Reproduce the data below, replacing "surveyor" with "inspector" throughout and leaving everything else unchanged. Leave the pictures out.

□ □ □ □

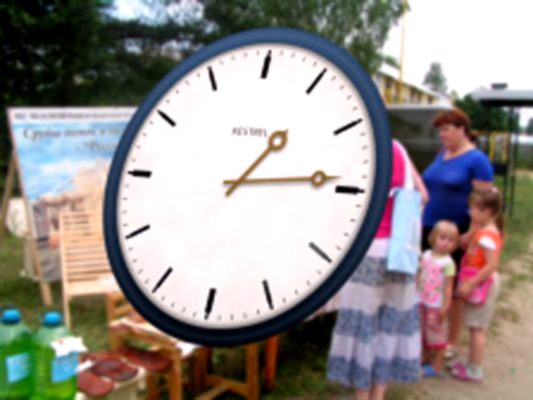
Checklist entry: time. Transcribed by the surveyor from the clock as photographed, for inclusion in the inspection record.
1:14
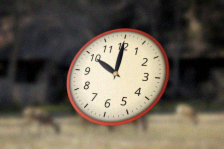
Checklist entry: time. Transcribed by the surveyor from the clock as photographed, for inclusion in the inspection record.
10:00
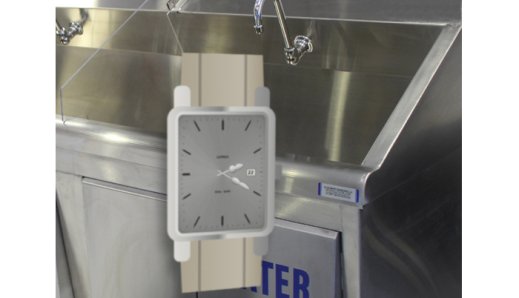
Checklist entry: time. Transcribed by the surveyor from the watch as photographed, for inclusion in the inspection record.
2:20
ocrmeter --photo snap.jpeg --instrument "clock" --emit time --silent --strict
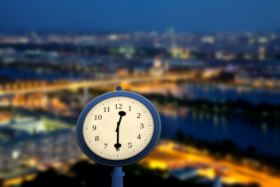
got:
12:30
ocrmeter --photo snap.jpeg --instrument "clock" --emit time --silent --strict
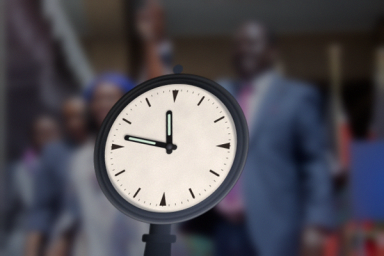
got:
11:47
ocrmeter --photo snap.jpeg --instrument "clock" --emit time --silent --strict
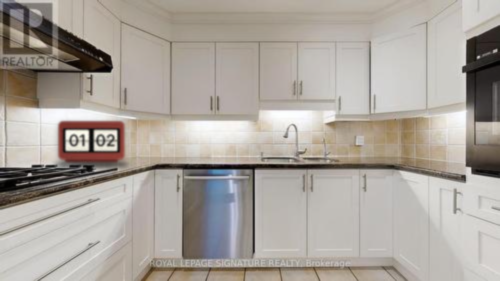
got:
1:02
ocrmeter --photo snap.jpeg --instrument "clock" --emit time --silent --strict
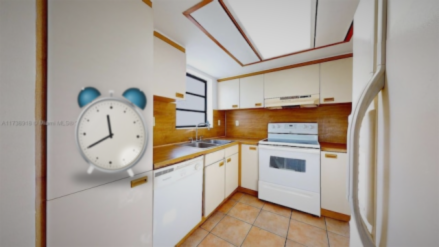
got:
11:40
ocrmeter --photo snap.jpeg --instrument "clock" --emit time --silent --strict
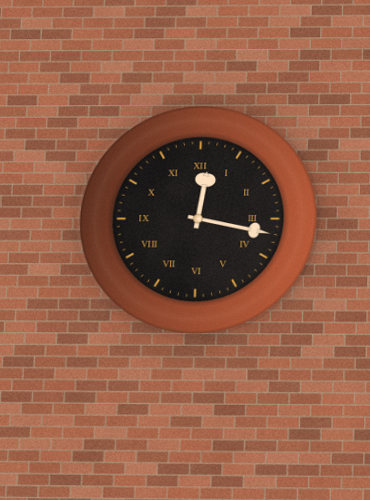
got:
12:17
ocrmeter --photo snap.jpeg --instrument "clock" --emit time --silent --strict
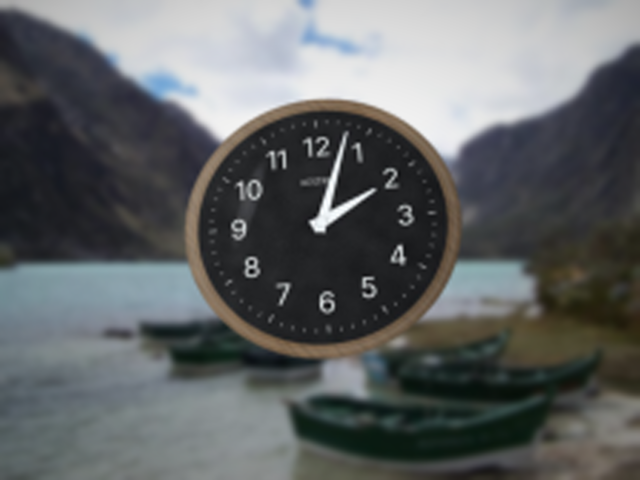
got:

□ □ □ □

§ **FINAL RESULT**
Checklist entry: time. Transcribed by the inspector from the clock as photographed, for inclusion in the inspection record.
1:14
Checklist entry: time. Transcribed by the inspector from the clock as photographed, for inclusion in the inspection record.
10:00
Checklist entry: time. Transcribed by the inspector from the watch as photographed, for inclusion in the inspection record.
2:20
ocrmeter --photo snap.jpeg --instrument "clock" --emit time --silent --strict
got:
12:30
ocrmeter --photo snap.jpeg --instrument "clock" --emit time --silent --strict
got:
11:47
ocrmeter --photo snap.jpeg --instrument "clock" --emit time --silent --strict
got:
1:02
ocrmeter --photo snap.jpeg --instrument "clock" --emit time --silent --strict
got:
11:40
ocrmeter --photo snap.jpeg --instrument "clock" --emit time --silent --strict
got:
12:17
ocrmeter --photo snap.jpeg --instrument "clock" --emit time --silent --strict
got:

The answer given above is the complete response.